_YOUR TASK_.
In the listing below, reproduce the lines starting at the line that contains "common/footer.html" and ending after the line that contains "low income families", leaving out the pictures.

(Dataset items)
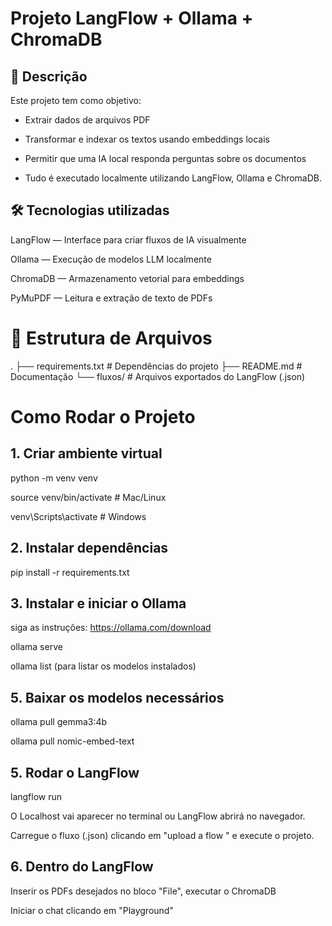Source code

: # Projeto LangFlow + Ollama + ChromaDB

## 📌 Descrição
Este projeto tem como objetivo:

- Extrair dados de arquivos PDF

- Transformar e indexar os textos usando embeddings locais

- Permitir que uma IA local responda perguntas sobre os documentos

- Tudo é executado localmente utilizando LangFlow, Ollama e ChromaDB.

## 🛠 Tecnologias utilizadas

LangFlow — Interface para criar fluxos de IA visualmente

Ollama — Execução de modelos LLM localmente

ChromaDB — Armazenamento vetorial para embeddings

PyMuPDF — Leitura e extração de texto de PDFs

# 📂 Estrutura de Arquivos
.
├── requirements.txt     # Dependências do projeto
├── README.md            # Documentação
└── fluxos/              # Arquivos exportados do LangFlow (.json)

# Como Rodar o Projeto

## 1. Criar ambiente virtual

python -m venv venv

source venv/bin/activate  # Mac/Linux

venv\Scripts\activate     # Windows

## 2. Instalar dependências

pip install -r requirements.txt

## 3. Instalar e iniciar o Ollama

siga as instruções: https://ollama.com/download

ollama serve

ollama list (para listar os modelos instalados)

## 5. Baixar os modelos necessários

ollama pull gemma3:4b

ollama pull nomic-embed-text

## 5. Rodar o LangFlow

langflow run

O Localhost vai aparecer no terminal ou LangFlow abrirá no navegador.

Carregue o fluxo (.json) clicando em "upload a flow " e execute o projeto.

## 6. Dentro do LangFlow

Inserir os PDFs desejados no bloco "File", executar o ChromaDB

Iniciar o chat clicando em "Playground"

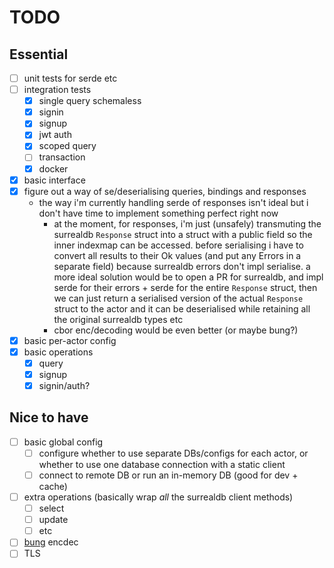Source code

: # TODO
## Essential
- [ ] unit tests for serde etc
- [ ] integration tests
  - [x] single query schemaless
  - [x] signin
  - [x] signup
  - [x] jwt auth
  - [x] scoped query
  - [ ] transaction
  - [x] docker
- [x] basic interface
- [x] figure out a way of se/deserialising queries, bindings and responses
    - the way i'm currently handling serde of responses isn't ideal but i don't 
      have time to implement something perfect right now
        - at the moment, for responses, i'm just (unsafely) transmuting the surrealdb `Response`
          struct into a struct with a public field so the inner indexmap can be accessed.
          before serialising i have to convert all results to their Ok values (and 
          put any Errors in a separate field) because surrealdb errors don't impl 
          serialise. a more ideal solution would be to open a PR for surrealdb, and 
          impl serde for their errors + serde for the entire `Response` struct, then 
          we can just return a serialised version of the actual `Response` struct to 
          the actor and it can be deserialised while retaining all the original surrealdb 
          types etc
        - cbor enc/decoding would be even better (or maybe bung?)
- [x] basic per-actor config
- [x] basic operations
  - [x] query
  - [x] signup
  - [x] signin/auth?

## Nice to have
- [ ] basic global config
    - [ ] configure whether to use separate DBs/configs for each actor, or whether 
      to use one database connection with a static client
    - [ ] connect to remote DB or run an in-memory DB (good for dev + cache)
- [ ] extra operations (basically wrap *all* the surrealdb client methods)
  - [ ] select
  - [ ] update
  - [ ] etc
- [ ] [bung](https://docs.rs/bung/latest/bung/index.html) encdec
- [ ] TLS
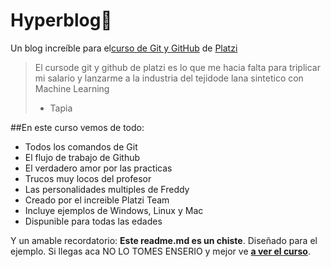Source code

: # Hyperblog💚
Un blog increíble para el[curso de Git y GitHub](https://platzi.com/cursos/git-github/ "curso de git y github") de [Platzi](https://platzi.com/"Platzi")
> El cursode git y github de platzi es lo que me hacia falta para triplicar mi salario y lanzarme a la industria del tejidode lana sintetico con Machine Learning
> - Tapia

##En este curso vemos de todo:
* Todos los comandos de Git
* El flujo de trabajo de Github
* El verdadero amor por las practicas
* Trucos muy locos del profesor
* Las personalidades multiples de Freddy
* Creado por el increible Platzi Team
* Incluye ejemplos de Windows, Linux y Mac
* Dispunible para todas las edades

Y un amable recordatorio: **Este readme.md es un chiste**. Diseñado para el ejemplo. Si llegas aca NO LO TOMES ENSERIO y mejor ve [**a ver el curso**](https://platzi.com/curso/git-github/ "a ver el curso").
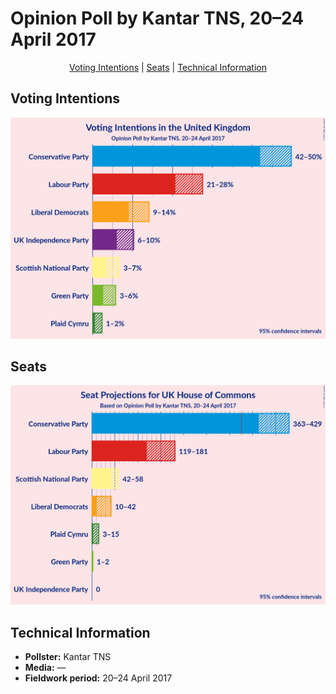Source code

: # Opinion Poll by Kantar TNS, 20–24 April 2017

<p align="center"><a href="#voting-intentions">Voting Intentions</a> | <a href="#seats">Seats</a> | <a href="#technical-information">Technical Information</a></p>

## Voting Intentions

![Graph with voting intentions not yet produced](2017-04-24-Kantar-TNS.png "Voting Intentions")

## Seats

![Graph with seats not yet produced](2017-04-24-Kantar-TNS-seats.png "Seats")

## Technical Information

+ **Pollster:** Kantar TNS
+ **Media:** —
+ **Fieldwork period:** 20–24 April 2017

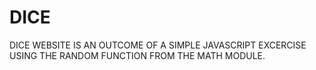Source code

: # DICE
DICE WEBSITE IS AN OUTCOME OF A SIMPLE JAVASCRIPT EXCERCISE USING THE RANDOM FUNCTION FROM THE MATH MODULE. 
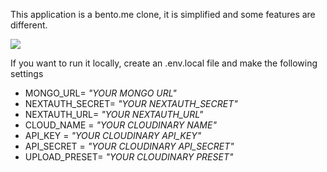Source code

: This application is a bento.me clone, it is simplified and some features are different.

![](https://github.com/feritercikti/socalink/blob/master/public/zento.gif)

If you want to run it locally, create an .env.local file and make the following settings

* MONGO_URL= *"YOUR MONGO URL"*
* NEXTAUTH_SECRET= *"YOUR NEXTAUTH_SECRET"*
* NEXTAUTH_URL= *"YOUR NEXTAUTH_URL"*
* CLOUD_NAME = *"YOUR CLOUDINARY NAME"*
* API_KEY = *"YOUR CLOUDINARY API_KEY"*
* API_SECRET = *"YOUR CLOUDINARY API_SECRET"*
* UPLOAD_PRESET= *"YOUR CLOUDINARY PRESET"*
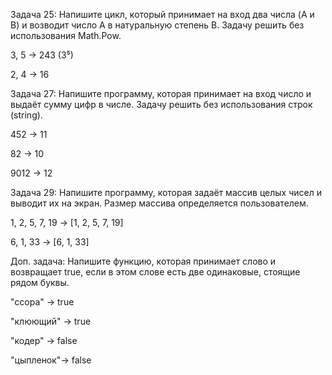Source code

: Задача 25: Напишите цикл, который принимает на вход
два числа (A и B) и возводит число A в натуральную
степень B. Задачу решить без использования Math.Pow.

3, 5 -> 243 (3⁵)

2, 4 -> 16

Задача 27: Напишите программу, которая принимает на
вход число и выдаёт сумму цифр в числе. Задачу решить без использования строк (string).

452 -> 11

82 -> 10

9012 -> 12

Задача 29: Напишите программу, которая задаёт массив целых чисел и выводит их на экран.
Размер массива определяется пользователем.

1, 2, 5, 7, 19 -> [1, 2, 5, 7, 19]

6, 1, 33 -> [6, 1, 33]

Доп. задача:
Напишите функцию, которая принимает слово и возвращает true, если в этом слове есть две одинаковые, стоящие рядом буквы.

"ссора" -> true

"клюющий" -> true

"кодер" -> false

"цыпленок"-> false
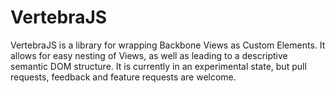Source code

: # VertebraJS

VertebraJS is a library for wrapping Backbone Views as Custom Elements.  It allows for easy nesting of Views, as well as leading to a descriptive semantic DOM structure.  It is currently in an experimental state, but pull requests, feedback and feature requests are welcome.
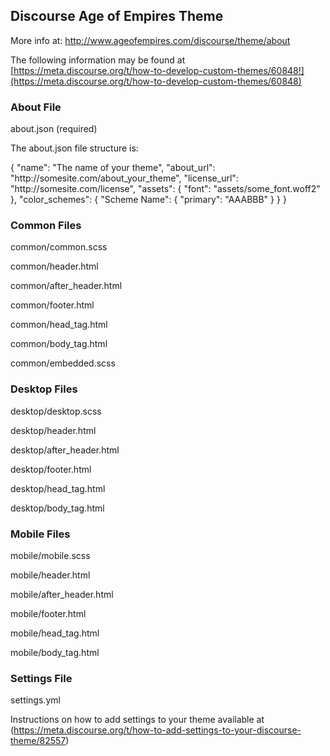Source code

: ## Discourse Age of Empires Theme

More info at: http://www.ageofempires.com/discourse/theme/about

The following information may be found at [https://meta.discourse.org/t/how-to-develop-custom-themes/60848!](https://meta.discourse.org/t/how-to-develop-custom-themes/60848)

### About File
about.json (required)

The about.json file structure is:

<addr>
{
  "name": "The name of your theme",
  "about_url": "http://somesite.com/about_your_theme",
  "license_url": "http://somesite.com/license",
   "assets": {
       "font": "assets/some_font.woff2"
   },
   "color_schemes": {
       "Scheme Name": {
          "primary": "AAABBB"
        }
    }
}
</addr>

### Common Files
common/common.scss

common/header.html

common/after_header.html

common/footer.html

common/head_tag.html

common/body_tag.html

common/embedded.scss

### Desktop Files
desktop/desktop.scss

desktop/header.html

desktop/after_header.html

desktop/footer.html

desktop/head_tag.html

desktop/body_tag.html

### Mobile Files
mobile/mobile.scss

mobile/header.html

mobile/after_header.html

mobile/footer.html

mobile/head_tag.html

mobile/body_tag.html

### Settings File
settings.yml

Instructions on how to add settings to your theme available at 
(https://meta.discourse.org/t/how-to-add-settings-to-your-discourse-theme/82557)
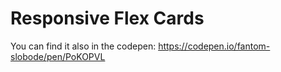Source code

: # Responsive Flex Cards
You can find it also in the codepen: https://codepen.io/fantom-slobode/pen/PoKOPVL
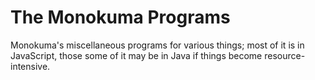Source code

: # The Monokuma Programs
Monokuma's miscellaneous programs for various things; most of it is in JavaScript, those some of it may be in Java if things become resource-intensive.
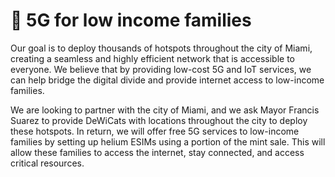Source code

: # 📶 5G for low income families

Our goal is to deploy thousands of hotspots throughout the city of Miami, creating a seamless and highly efficient network that is accessible to everyone. We believe that by providing low-cost 5G and IoT services, we can help bridge the digital divide and provide internet access to low-income families.

We are looking to partner with the city of Miami, and we ask Mayor Francis Suarez to provide DeWiCats with locations throughout the city to deploy these hotspots. In return, we will offer free 5G services to low-income families by setting up helium ESIMs using a portion of the mint sale. This will allow these families to access the internet, stay connected, and access critical resources.
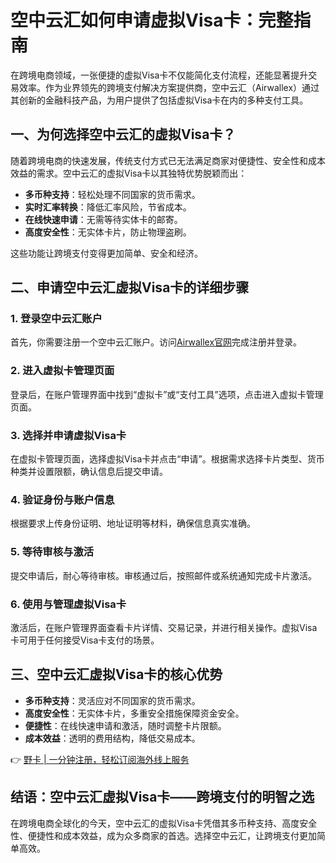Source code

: # 空中云汇如何申请虚拟Visa卡：完整指南

在跨境电商领域，一张便捷的虚拟Visa卡不仅能简化支付流程，还能显著提升交易效率。作为业界领先的跨境支付解决方案提供商，空中云汇（Airwallex）通过其创新的金融科技产品，为用户提供了包括虚拟Visa卡在内的多种支付工具。

## 一、为何选择空中云汇的虚拟Visa卡？

随着跨境电商的快速发展，传统支付方式已无法满足商家对便捷性、安全性和成本效益的需求。空中云汇的虚拟Visa卡以其独特优势脱颖而出：

- **多币种支持**：轻松处理不同国家的货币需求。
- **实时汇率转换**：降低汇率风险，节省成本。
- **在线快速申请**：无需等待实体卡的邮寄。
- **高度安全性**：无实体卡片，防止物理盗刷。

这些功能让跨境支付变得更加简单、安全和经济。

## 二、申请空中云汇虚拟Visa卡的详细步骤

### 1. 登录空中云汇账户
首先，你需要注册一个空中云汇账户。访问[Airwallex官网](https://bbtdd.com/yeka)完成注册并登录。

### 2. 进入虚拟卡管理页面
登录后，在账户管理界面中找到“虚拟卡”或“支付工具”选项，点击进入虚拟卡管理页面。

### 3. 选择并申请虚拟Visa卡
在虚拟卡管理页面，选择虚拟Visa卡并点击“申请”。根据需求选择卡片类型、货币种类并设置限额，确认信息后提交申请。

### 4. 验证身份与账户信息
根据要求上传身份证明、地址证明等材料，确保信息真实准确。

### 5. 等待审核与激活
提交申请后，耐心等待审核。审核通过后，按照邮件或系统通知完成卡片激活。

### 6. 使用与管理虚拟Visa卡
激活后，在账户管理界面查看卡片详情、交易记录，并进行相关操作。虚拟Visa卡可用于任何接受Visa卡支付的场景。

## 三、空中云汇虚拟Visa卡的核心优势

- **多币种支持**：灵活应对不同国家的货币需求。
- **高度安全性**：无实体卡片，多重安全措施保障资金安全。
- **便捷性**：在线快速申请和激活，随时调整卡片限额。
- **成本效益**：透明的费用结构，降低交易成本。

👉 [野卡 | 一分钟注册，轻松订阅海外线上服务](https://bbtdd.com/yeka)

## 结语：空中云汇虚拟Visa卡——跨境支付的明智之选

在跨境电商全球化的今天，空中云汇的虚拟Visa卡凭借其多币种支持、高度安全性、便捷性和成本效益，成为众多商家的首选。选择空中云汇，让跨境支付更加简单高效。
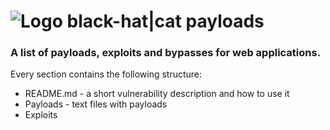 # ![Logo](https://www.pwncave.net/images/black-cat-res.png) black-hat|cat payloads

### A list of payloads, exploits and bypasses for web applications.
Every section contains the following structure:
- README.md - a short vulnerability description and how to use it
- Payloads - text files with payloads
- Exploits
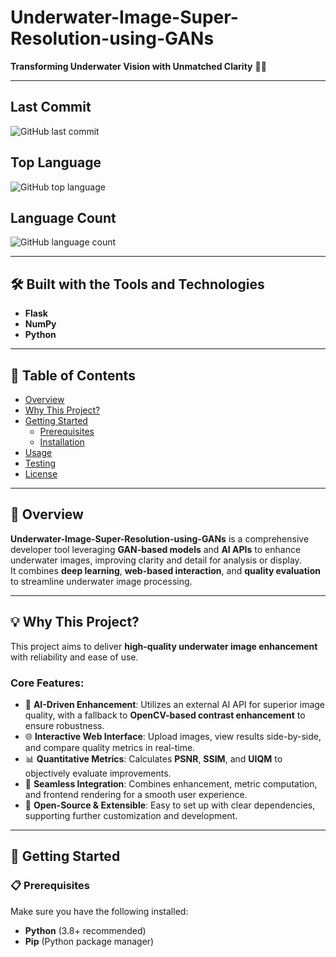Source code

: # Underwater-Image-Super-Resolution-using-GANs

**Transforming Underwater Vision with Unmatched Clarity** 🌊✨

---

## Last Commit
![GitHub last commit](https://img.shields.io/github/last-commit/SamyukthaaAnand/Underwater-Image-Super-Resolution-using-GANs?style=for-the-badge)

## Top Language
![GitHub top language](https://img.shields.io/github/languages/top/SamyukthaaAnand/Underwater-Image-Super-Resolution-using-GANs?style=for-the-badge)

## Language Count
![GitHub language count](https://img.shields.io/github/languages/count/SamyukthaaAnand/Underwater-Image-Super-Resolution-using-GANs?style=for-the-badge)

---

## 🛠 Built with the Tools and Technologies
- **Flask**
- **NumPy**
- **Python**

---

## 📑 Table of Contents
- [Overview](#overview)
- [Why This Project?](#why-this-project)
- [Getting Started](#getting-started)
  - [Prerequisites](#prerequisites)
  - [Installation](#installation)
- [Usage](#usage)
- [Testing](#testing)
- [License](#license)

---

## 📌 Overview
**Underwater-Image-Super-Resolution-using-GANs** is a comprehensive developer tool leveraging **GAN-based models** and **AI APIs** to enhance underwater images, improving clarity and detail for analysis or display.  
It combines **deep learning**, **web-based interaction**, and **quality evaluation** to streamline underwater image processing.

---

## 💡 Why This Project?
This project aims to deliver **high-quality underwater image enhancement** with reliability and ease of use.

### Core Features:
- 🧪 **AI-Driven Enhancement**: Utilizes an external AI API for superior image quality, with a fallback to **OpenCV-based contrast enhancement** to ensure robustness.  
- 🌐 **Interactive Web Interface**: Upload images, view results side-by-side, and compare quality metrics in real-time.  
- 📊 **Quantitative Metrics**: Calculates **PSNR**, **SSIM**, and **UIQM** to objectively evaluate improvements.  
- 🔧 **Seamless Integration**: Combines enhancement, metric computation, and frontend rendering for a smooth user experience.  
- 🚀 **Open-Source & Extensible**: Easy to set up with clear dependencies, supporting further customization and development.  

---

## 🚀 Getting Started

### 📋 Prerequisites
Make sure you have the following installed:
- **Python** (3.8+ recommended)
- **Pip** (Python package manager)
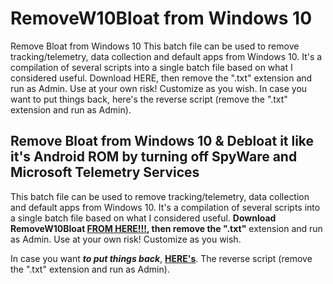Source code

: # RemoveW10Bloat from Windows 10
Remove Bloat from Windows 10  This batch file can be used to remove tracking/telemetry, data collection and default apps from Windows 10. It's a compilation of several scripts into a single batch file based on what I considered useful. Download HERE, then remove the ".txt" extension and run as Admin. Use at your own risk! Customize as you wish.   In case you want to put things back, here's the reverse script (remove the ".txt" extension and run as Admin).

## Remove Bloat from Windows 10 & Debloat it like it's Android ROM by turning off SpyWare and Microsoft Telemetry Services

This batch file can be used to remove tracking/telemetry, data collection and default apps from Windows 10.
It's a compilation of several scripts into a single batch file based on what I considered useful.
**Download RemoveW10Bloat [FROM HERE!!!](https://github.com/komodev/RemoveW10Bloat/blob/master/RemoveW10Bloat.bat.txt "HERE"), then remove the ".txt"** extension and run as Admin.
Use at your own risk! Customize as you wish. 

In case you want **_to put things back_**, **[HERE's](https://github.com/komodev/RemoveW10Bloat/blob/master/PutBackW10Bloat.bat.txt "UNDO PROCES SCRIPT HERE")**. The reverse script (remove the ".txt" extension and run as Admin).
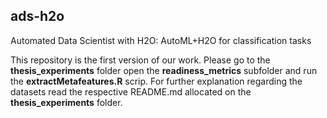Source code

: ## ads-h2o

Automated Data Scientist with H2O: AutoML+H2O for classification tasks

This repository is the first version of our work.
Please go to the **thesis_experiments** folder open the **readiness_metrics** subfolder and run the **extractMetafeatures.R** scrip.
For further explanation regarding the datasets read the respective README.md allocated on the **thesis_experiments** folder.
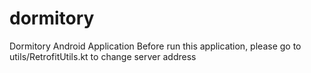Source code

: # dormitory
 Dormitory Android Application
Before run this application, please go to utils/RetrofitUtils.kt to change server address
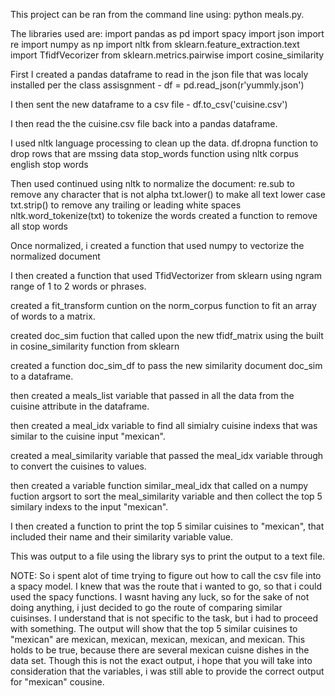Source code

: This project can be ran from the command line using: python meals.py.

The libraries used are: 
        import pandas as pd
        import spacy
        import json
        import re
        import numpy as np
        import nltk
        from sklearn.feature_extraction.text import TfidfVecorizer
        from sklearn.metrics.pairwise import cosine_similarity
    
First I created a pandas dataframe to read in the json file that was localy installed per the class assisgnment - df = pd.read_json(r'yummly.json')

I then sent the new dataframe to a csv file - df.to_csv('cuisine.csv')

I then read the the cuisine.csv file back into a pandas dataframe.

I used nltk language processing to clean up the data.
      df.dropna function to drop rows that are mssing data
      stop_words function using nltk corpus english stop words
      
Then used continued using nltk to normalize the document:
    re.sub to remove any character that is not alpha
    txt.lower() to make all text lower case
    txt.strip() to remove any trailing or leading white spaces
    nltk.word_tokenize(txt) to tokenize the words
    created a function to remove all stop words
    
Once normalized, i created a function that used numpy to vectorize the normalized document

I then created a function that used TfidVectorizer from sklearn using ngram range of 1 to 2 words or phrases.

created a fit_transform cuntion on the norm_corpus function to fit an array of words to a matrix.

created doc_sim fuction that called upon the new tfidf_matrix using the built in cosine_similarity function from sklearn

created a function doc_sim_df to pass the new similarity document doc_sim to a dataframe.

then created a meals_list variable that passed in all the data from the cuisine attribute in the dataframe.

then created a meal_idx variable to find all simialry cuisine indexs that was similar to the cuisine input "mexican". 

created a meal_similarity variable that passed the meal_idx variable through to convert the cuisines to values.  

then created a variable function similar_meal_idx that called on a numpy fuction argsort to sort the meal_similarity variable and then collect the top 5 similary indexs to the input "mexican".

I then created a function to print the top 5 similar cuisines to "mexican", that included their name and their similarity variable value.

This was output to a file using the library sys to print the output to a text file.

NOTE:
    So i spent alot of time trying to figure out how to call the csv file into a spacy model.  I knew that was the route that i wanted to go,
    so that i could used the spacy functions.  I wasnt having any luck, so for the sake of not doing anything, i just decided to go the route of comparing similar cuisinses.
    I understand that is not specific to the task, but i had to proceed with something. The output will show that the top 5 similar cuisines to "mexican" are mexican, mexican, mexican, mexican, and mexican.
    This holds to be true, because there are several mexican cuisne dishes in the data set.  Though this is not the exact output, i hope that you will take into consideration that the variables, i was still able to provide the correct output for "mexican" cousine.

_ANSWER SPACE_.
common/footer.html

common/head_tag.html

common/body_tag.html

common/embedded.scss

### Desktop Files
desktop/desktop.scss

desktop/header.html

desktop/after_header.html

desktop/footer.html

desktop/head_tag.html

desktop/body_tag.html

### Mobile Files
mobile/mobile.scss

mobile/header.html

mobile/after_header.html

mobile/footer.html

mobile/head_tag.html

mobile/body_tag.html

### Settings File
settings.yml

Instructions on how to add settings to your theme available at 
(https://meta.discourse.org/t/how-to-add-settings-to-your-discourse-theme/82557)
Source code

: # Responsive Flex Cards
You can find it also in the codepen: https://codepen.io/fantom-slobode/pen/PoKOPVL
Source code

: # The Monokuma Programs
Monokuma's miscellaneous programs for various things; most of it is in JavaScript, those some of it may be in Java if things become resource-intensive.
Source code

: # 📶 5G for low income families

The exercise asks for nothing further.